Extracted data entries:
● ● ● ● ●
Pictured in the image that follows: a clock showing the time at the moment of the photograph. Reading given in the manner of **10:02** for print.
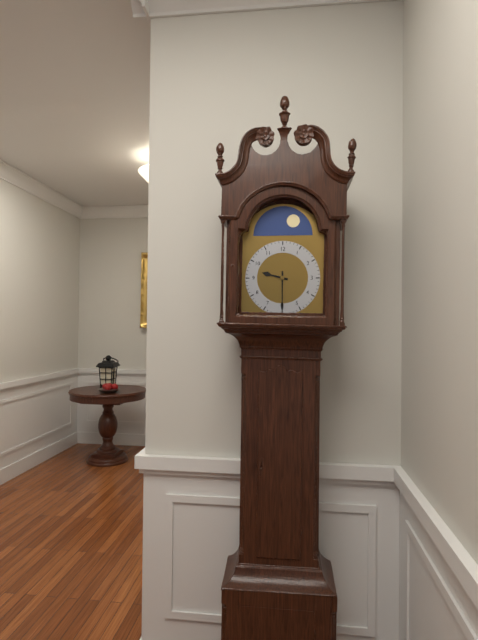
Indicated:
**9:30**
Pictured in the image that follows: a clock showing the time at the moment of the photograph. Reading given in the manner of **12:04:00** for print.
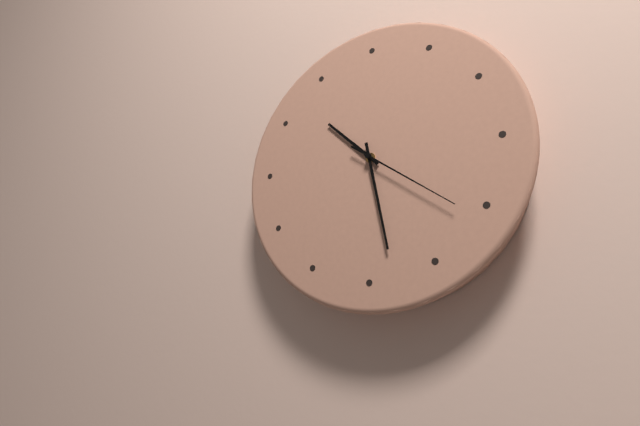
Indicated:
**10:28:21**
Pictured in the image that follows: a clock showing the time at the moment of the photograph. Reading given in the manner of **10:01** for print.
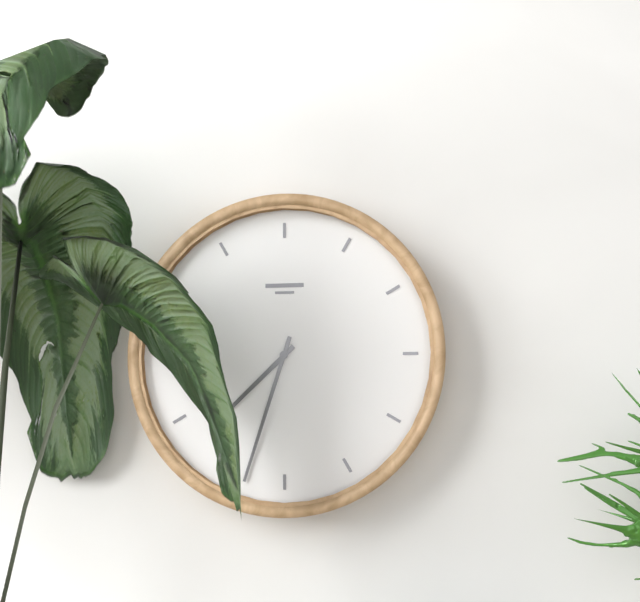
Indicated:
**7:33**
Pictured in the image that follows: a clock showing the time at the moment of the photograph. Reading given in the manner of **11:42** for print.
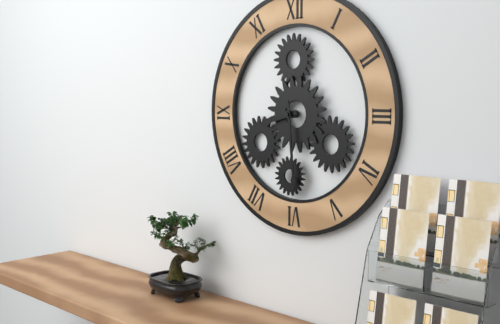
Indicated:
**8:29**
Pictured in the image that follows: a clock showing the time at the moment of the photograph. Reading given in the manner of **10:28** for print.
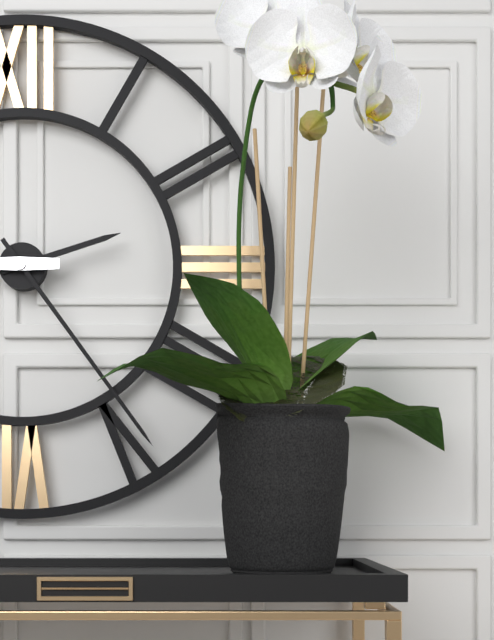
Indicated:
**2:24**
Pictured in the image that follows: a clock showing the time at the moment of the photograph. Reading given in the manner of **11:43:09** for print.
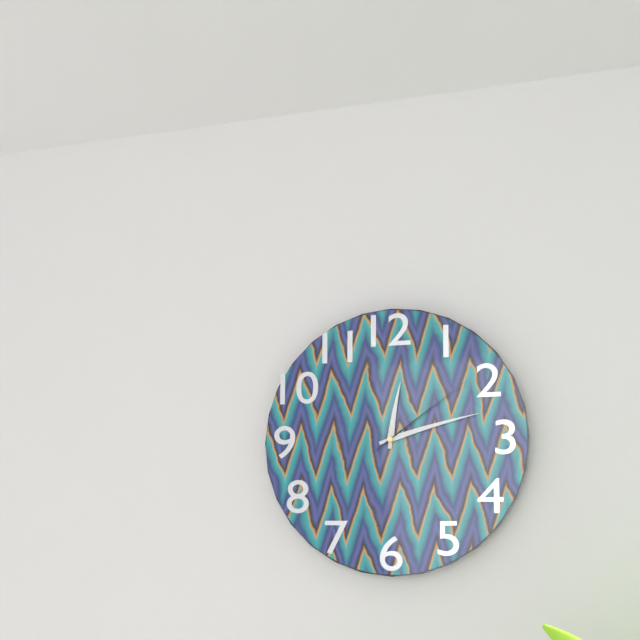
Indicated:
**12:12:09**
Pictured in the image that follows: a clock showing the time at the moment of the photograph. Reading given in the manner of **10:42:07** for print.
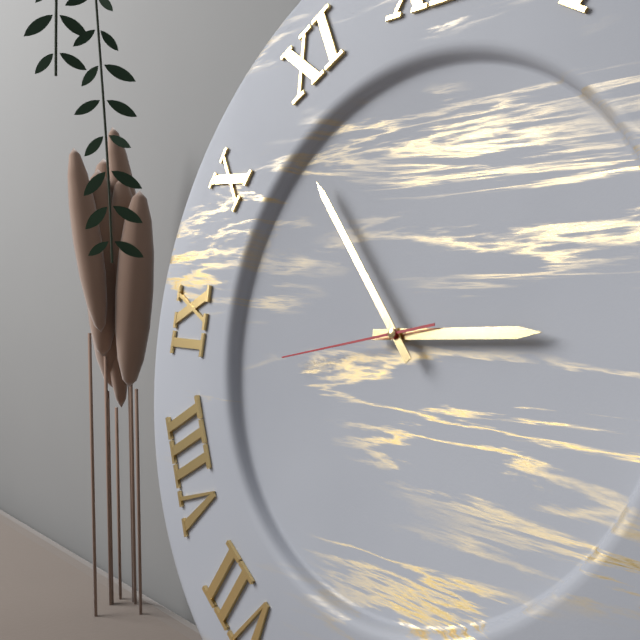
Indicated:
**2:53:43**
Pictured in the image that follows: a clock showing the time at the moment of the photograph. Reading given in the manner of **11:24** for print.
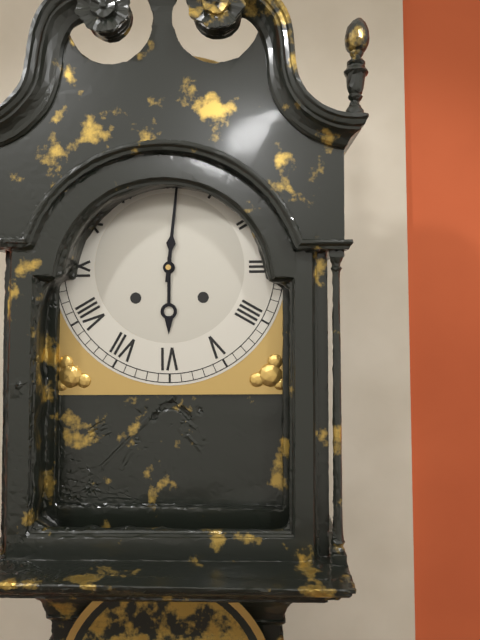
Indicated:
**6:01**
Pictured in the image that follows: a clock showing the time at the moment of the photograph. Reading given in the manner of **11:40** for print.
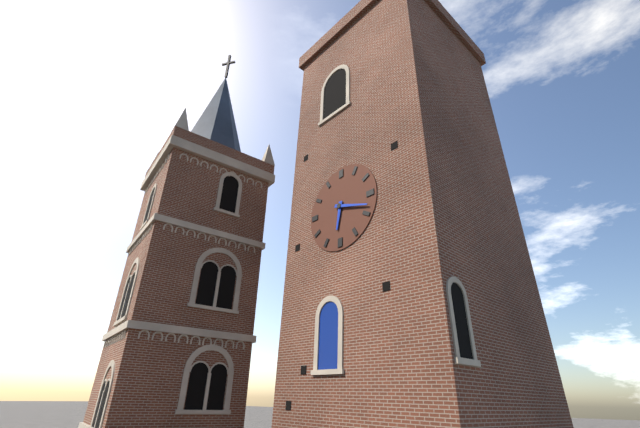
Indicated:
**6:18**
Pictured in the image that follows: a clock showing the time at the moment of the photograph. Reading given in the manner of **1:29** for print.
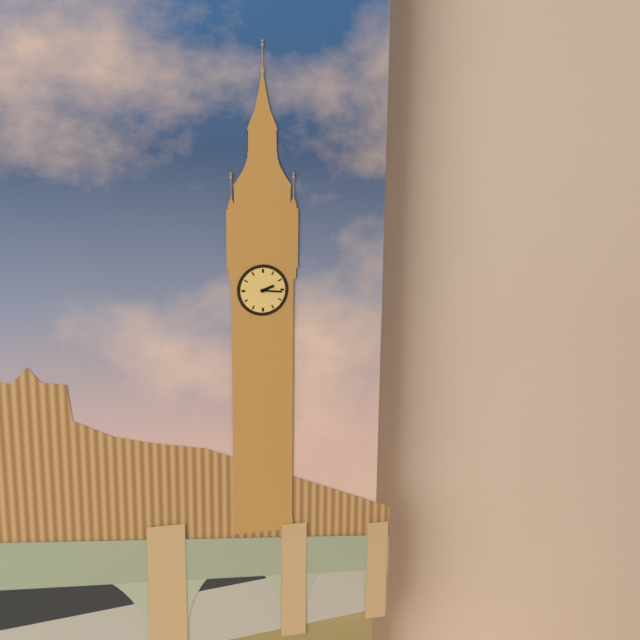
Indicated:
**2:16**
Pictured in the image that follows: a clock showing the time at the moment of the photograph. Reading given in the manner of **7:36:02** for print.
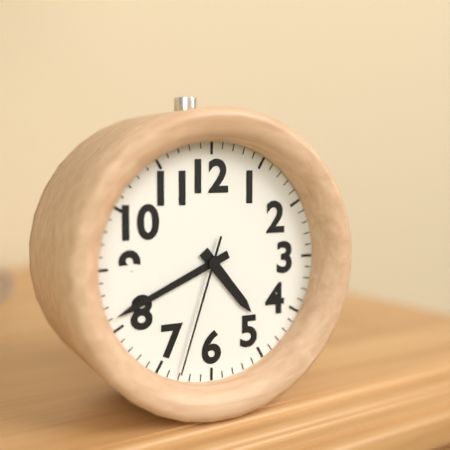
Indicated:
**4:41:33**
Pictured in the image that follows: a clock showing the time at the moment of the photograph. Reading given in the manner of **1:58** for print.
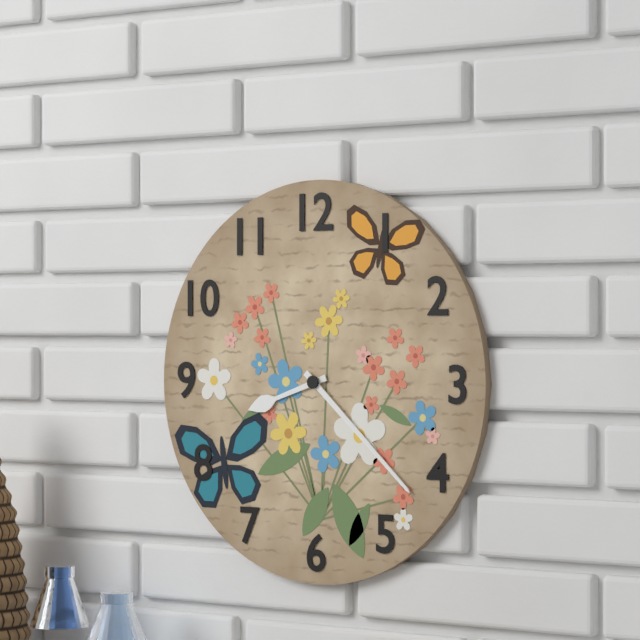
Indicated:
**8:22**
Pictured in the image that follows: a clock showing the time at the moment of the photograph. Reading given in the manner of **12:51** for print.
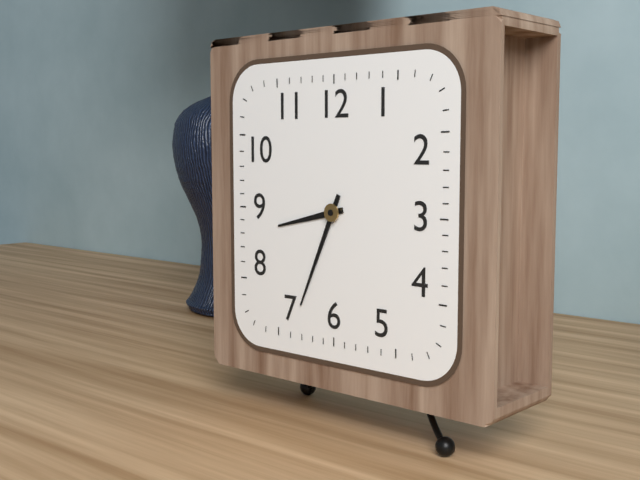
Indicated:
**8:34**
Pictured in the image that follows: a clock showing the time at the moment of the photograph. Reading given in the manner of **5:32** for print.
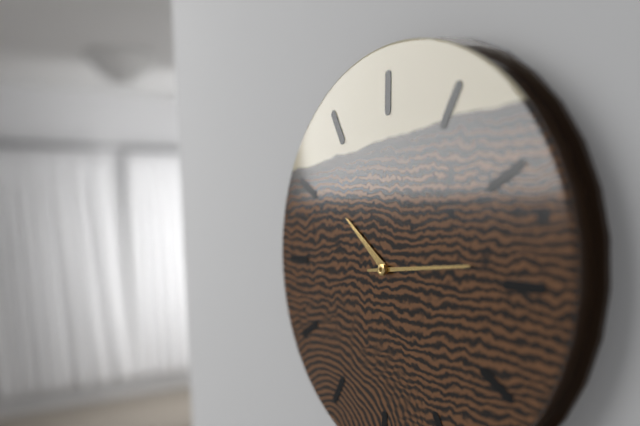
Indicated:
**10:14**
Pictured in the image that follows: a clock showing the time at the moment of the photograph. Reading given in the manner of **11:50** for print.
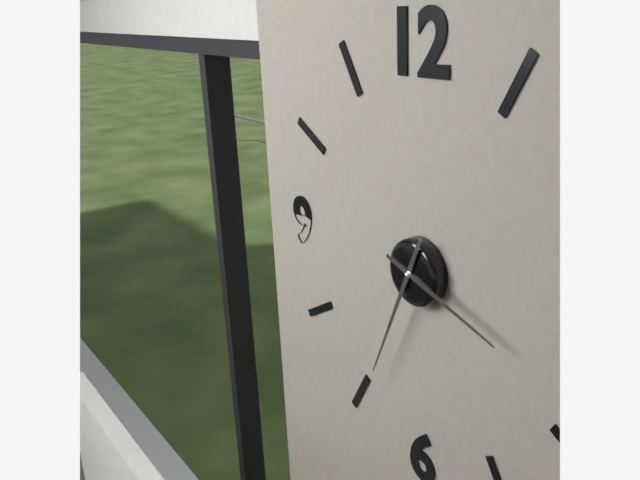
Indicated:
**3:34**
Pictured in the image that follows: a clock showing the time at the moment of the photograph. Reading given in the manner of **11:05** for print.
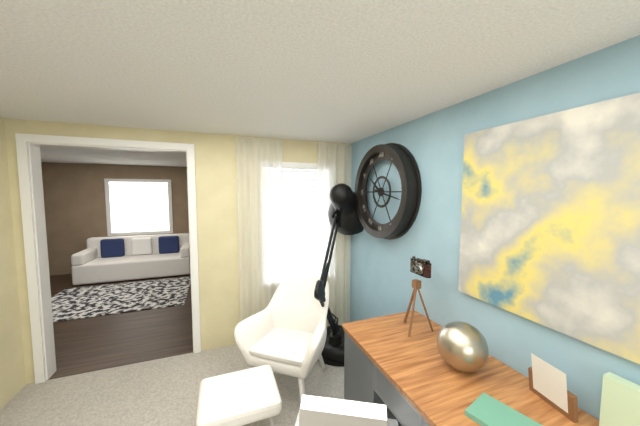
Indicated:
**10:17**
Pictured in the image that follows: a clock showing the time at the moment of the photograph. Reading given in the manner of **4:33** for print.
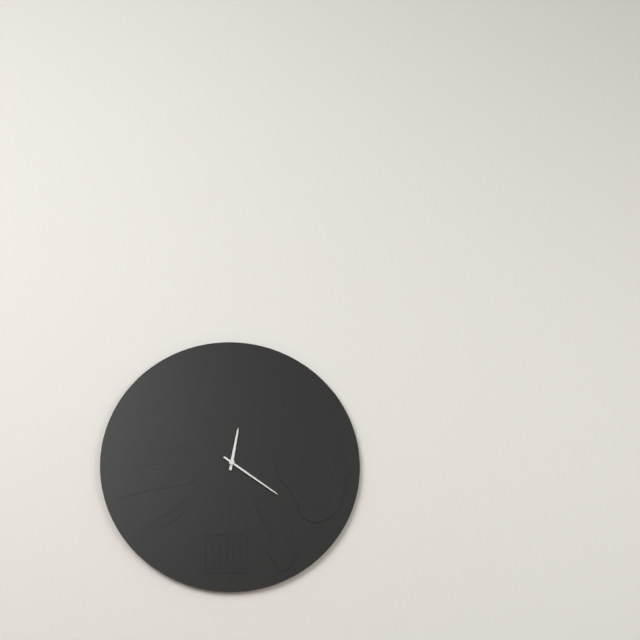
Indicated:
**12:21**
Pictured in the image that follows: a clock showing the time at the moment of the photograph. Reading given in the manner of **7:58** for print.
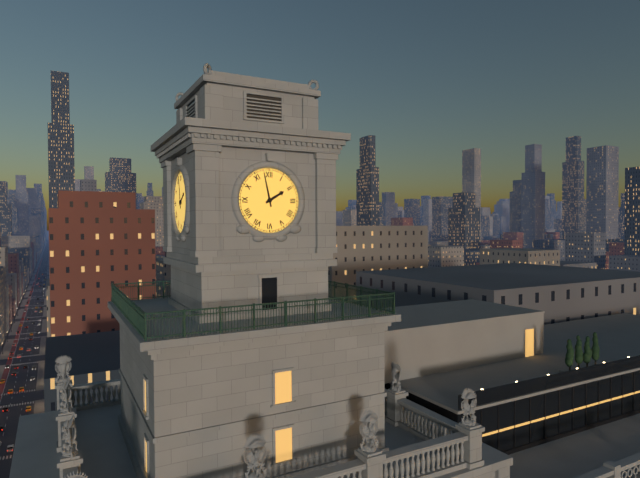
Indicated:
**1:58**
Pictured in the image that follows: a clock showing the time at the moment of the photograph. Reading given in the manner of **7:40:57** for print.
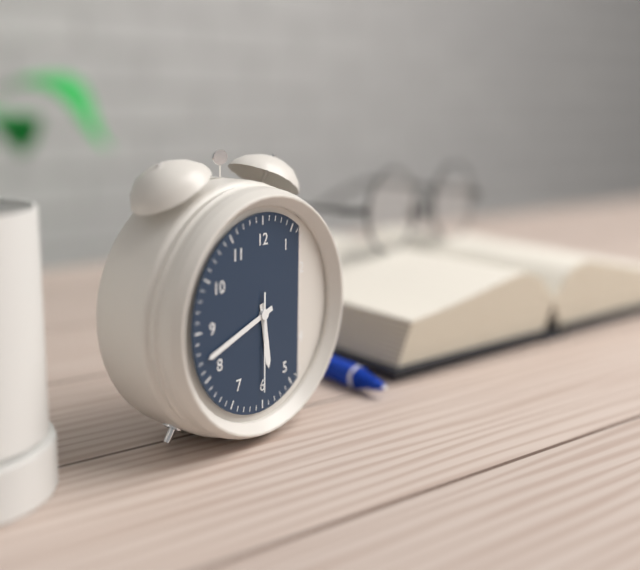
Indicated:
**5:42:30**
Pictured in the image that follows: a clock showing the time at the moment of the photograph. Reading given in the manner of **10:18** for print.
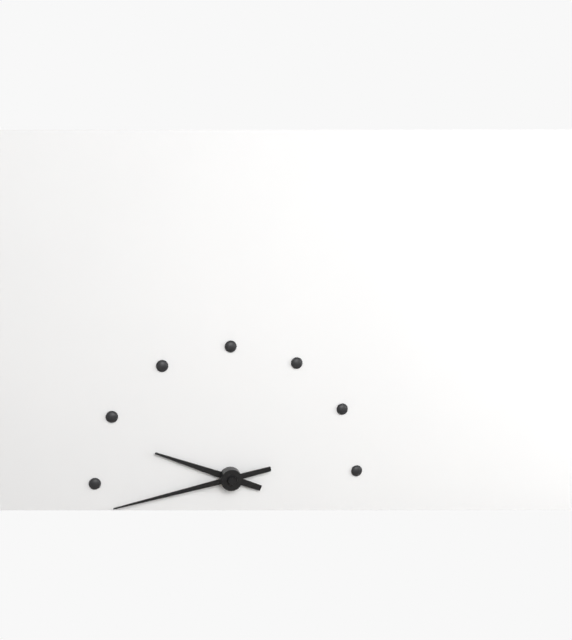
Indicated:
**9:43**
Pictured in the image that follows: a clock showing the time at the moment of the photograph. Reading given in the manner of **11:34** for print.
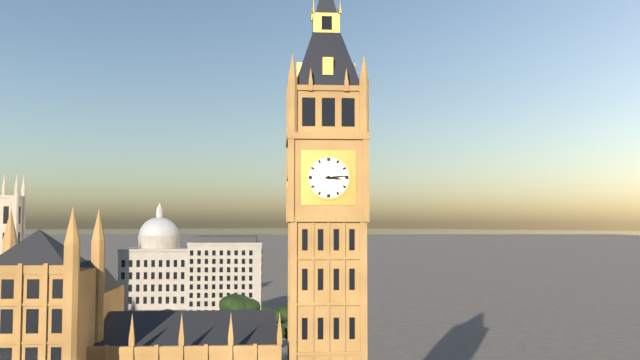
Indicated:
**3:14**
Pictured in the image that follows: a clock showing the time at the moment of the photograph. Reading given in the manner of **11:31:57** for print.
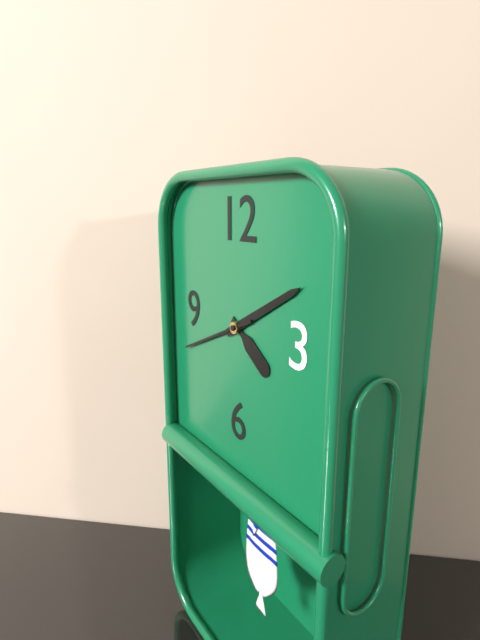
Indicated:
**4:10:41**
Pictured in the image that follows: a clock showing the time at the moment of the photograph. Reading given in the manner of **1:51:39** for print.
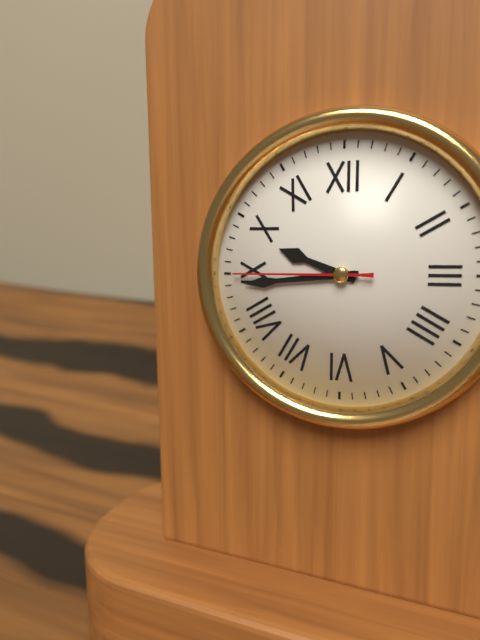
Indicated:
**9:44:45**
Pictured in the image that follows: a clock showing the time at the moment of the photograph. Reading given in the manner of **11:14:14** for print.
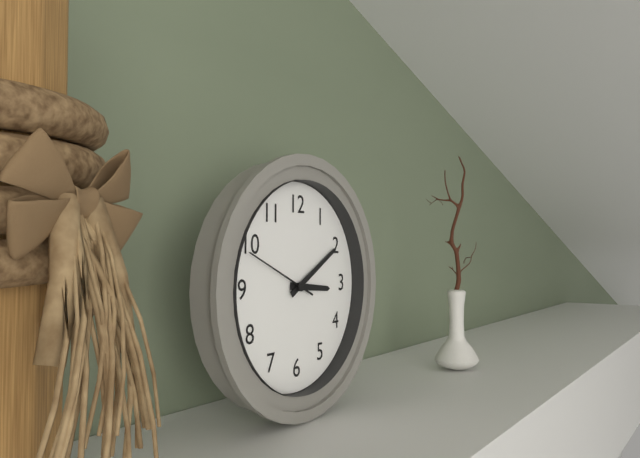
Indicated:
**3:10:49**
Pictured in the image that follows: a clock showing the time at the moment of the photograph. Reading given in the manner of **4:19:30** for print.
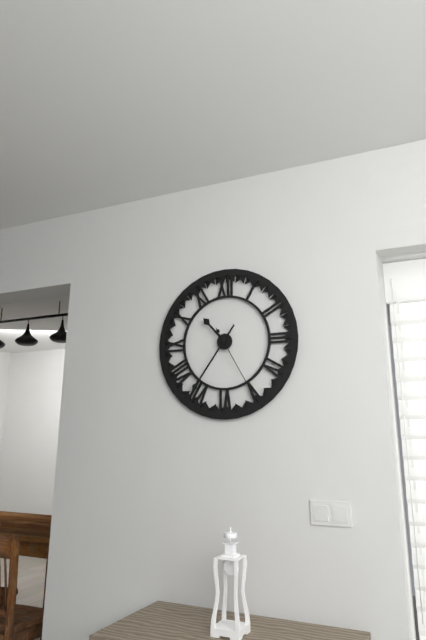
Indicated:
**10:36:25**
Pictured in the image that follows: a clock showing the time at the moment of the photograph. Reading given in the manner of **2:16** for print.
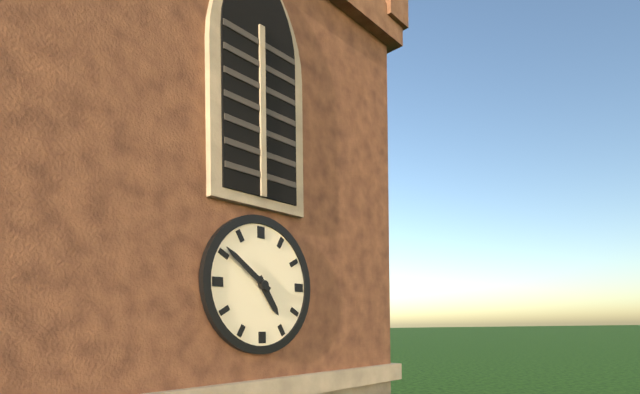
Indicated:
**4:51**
● ● ● ● ●
Can you reproduce the lines word for word, starting at the line that contains "of **4:19:30** for print." and ending with the last of the rows, while leaving the pictures out?

Pictured in the image that follows: a clock showing the time at the moment of the photograph. Reading given in the manner of **4:19:30** for print.
Indicated:
**10:36:25**
Pictured in the image that follows: a clock showing the time at the moment of the photograph. Reading given in the manner of **2:16** for print.
Indicated:
**4:51**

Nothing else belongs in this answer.